Those holders are turning out very well indeed! 

Dave


----------



## Lew Hartswick (Jun 26, 2010)

My dad always said, " call me anything but late for dinner" . 
  ...lew...


----------



## Artie (Jun 27, 2010)

Hi Dave... im surprised that you got rid of yours.... I cant see this thing ever leaving my shop. I guess you can all tell that I like it? Just a bit.... ;D

I was asked today if the accuracy was as good as a dove tail cutter.... so took this pic... what do you think? I dont think I could ask for better....






Accuracy, like all machining processes is up to the operator and his/her set up technique. The angles here are straight off the vernier scale of the machine... looks pretty good to me...

As ypou can see this hasnt been dressed up yet, straight out of the vice of the shaper....

Cheers
Arte/Rob/Rob t/ Hey You/ Your late for dinner etc etc etc


----------



## steamer (Jun 27, 2010)

.."Hi Dave... im surprised that you got rid of yours.... I cant see this thing ever leaving my shop. I guess you can all tell that I like it? Just a bit.... "

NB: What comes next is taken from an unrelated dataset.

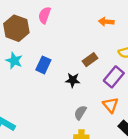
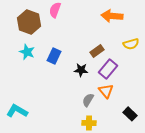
orange arrow: (106, 22) -> (112, 16), size x1.5
purple rectangle: (114, 77) -> (108, 69), moved
orange triangle: (111, 105) -> (106, 91), moved

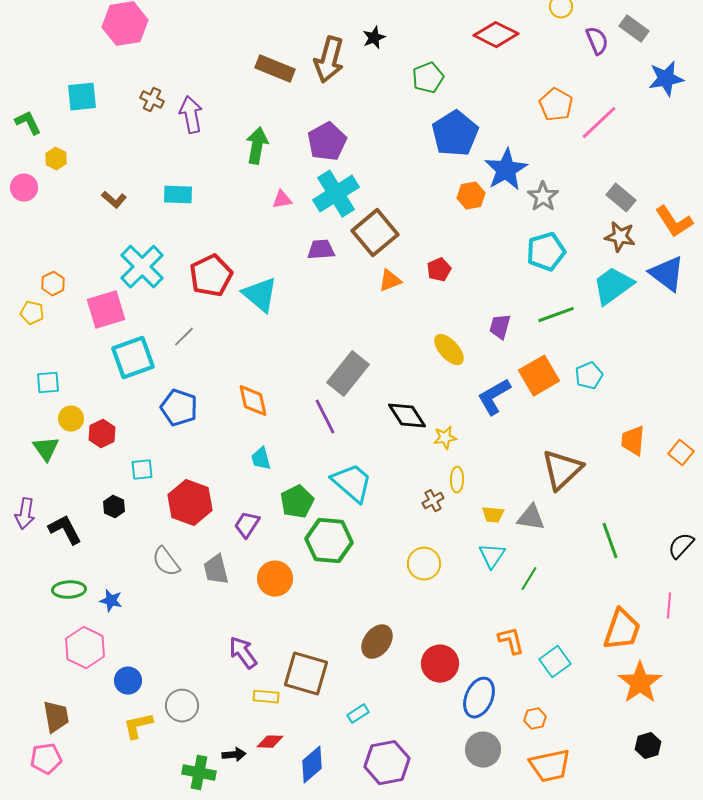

Well, I miss it now that I have a new lathe in the shop to go with my Logan....it would have fit perfectly.......sold mine when I sold the previous lathe it was mounted on......ah well, live and learn.

Dave


----------



## JimM (Jun 27, 2010)

Great looking holders Rob, I too find the vids really useful, gives me an idea of what using a horizontal cutter should sound like - I must have been way of on the one and only time I used mine !

When using the horizontal do you follow the same guidelines for setting speed etc as you do when using the vertical mill eg for steel I'd assume 80sfm so rpm using a 3" cutter would be

4 x 100 / 3 = 133rpm

Also what depth of cut were you taking

Cheers

Jim


----------



## Artie (Jun 27, 2010)

Hi Jim, thanks Im pretty happy with the result of teh holders.

You're pretty much spot on with the feed rates etc, yeah its still a cutter cutting steel so it operates under the same principles except its much more rigid being fully supported and therefore that allows me to cut in excess of a half inch at a pass and it doesnt grumble too much as you can hear. That cut was just shy of 13mm which allowed me to take a finish cute at exactly 13mm.

Cheers

Rob


----------



## Twmaster (Jun 27, 2010)

Pretty cool stuff! Those holders came out wonderful!


----------



## Bob Farr (Jun 29, 2010)

Artie  said:
			
		

> *** Jump guys, your thoughts are needed....



I think you succeeded. Fine work Sir!


----------